Improved size guide design

Impact

Business Impact (A/B Testing – 88,000 users)

+4.3% Add-to-Basket rate

+4.6% Revenue per Visitor

+9.22% engagement with size guidance

User Impact

Increased confidence in size selection

Reduced errors and backtracking

Faster, more confident decisions

Organisational Impact

Shift from assumption-led to insight-driven decisions

Alignment across product, design, and stakeholders

Established a test-and-learn experimentation culture

Outcomes

This research generated 20 validated insights that informed a structured experimentation pipeline.

This led to:

24 positive and 8 inconclusive A/B tests

Consistent improvements in conversion and engagement

A clearer understanding of key purchase drivers

What I Learned

This project shifted my focus from usability to confidence. Users often had the information they needed, but lacked the confidence to act on it.

I learned that small, well-timed improvements at key decision points can have a significant impact on both user experience and performance. Rather than aiming for a single “perfect” solution, iterative testing and validation proved far more effective in reducing uncertainty and improving outcomes.

It also reinforced the importance of early stakeholder alignment—ensuring insights are understood and actionable is key to turning research into real impact.
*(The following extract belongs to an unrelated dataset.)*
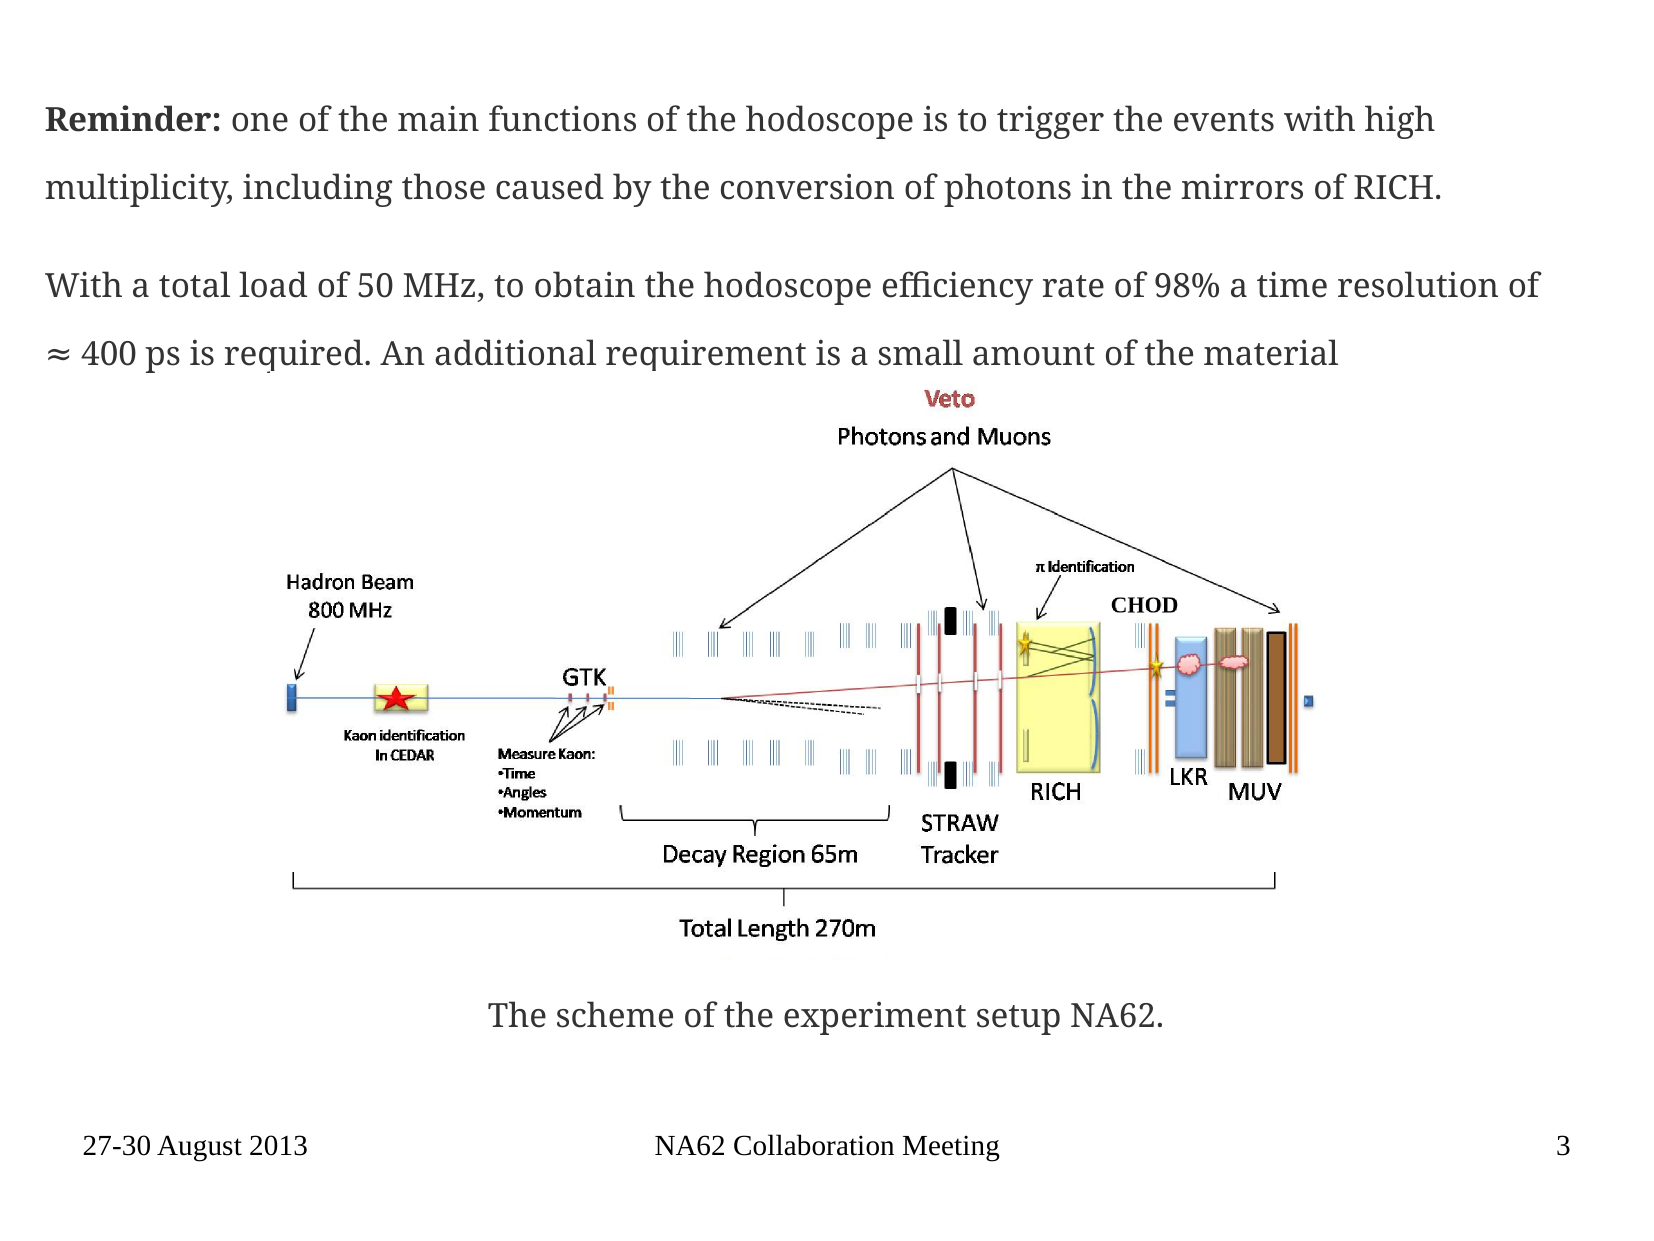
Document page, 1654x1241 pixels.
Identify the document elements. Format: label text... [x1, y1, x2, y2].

picture [270, 371, 1321, 991]
text_box The scheme of the experiment setup NA62. [438, 975, 1216, 1056]
text_box Reminder: one of the main functions of the hodoscope is to trigger the events with high multiplicity, including those caused by the conversion of photons in the mirrors of RICH. With a total load of 50 MHz, to obtain the hodoscope efficiency rate of 98% a time resolution of ≈ 400 ps is required. An additional requirement is a small amount of the material [30, 66, 1576, 469]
What I’d Do in a Transport Context

I’d apply the same research-led, iterative approach to help make journey planning and decision-making clearer, more accessible, and more reliable for a wide range of users.

In practice, that means:

Improving confidence in journey planning and ticket selection by ensuring users have the right information, at the right time, to make informed decisions without hesitation

Reducing friction across complex, multi-modal journeys by simplifying how users compare routes, modes, and options

Supporting users during disruption and uncertainty, where clear, timely, and trustworthy information becomes critical

Designing for accessibility from the outset, aligning with WCAG standards to ensure services are inclusive for all users

Using data and research to continuously measure and improve outcomes, focusing on real user behaviour and service performance

More broadly, I’m interested in how UX can help shape behaviour making sustainable choices like public transport, walking, and cycling feel easier, more intuitive, and more appealing through well-designed digital experiences.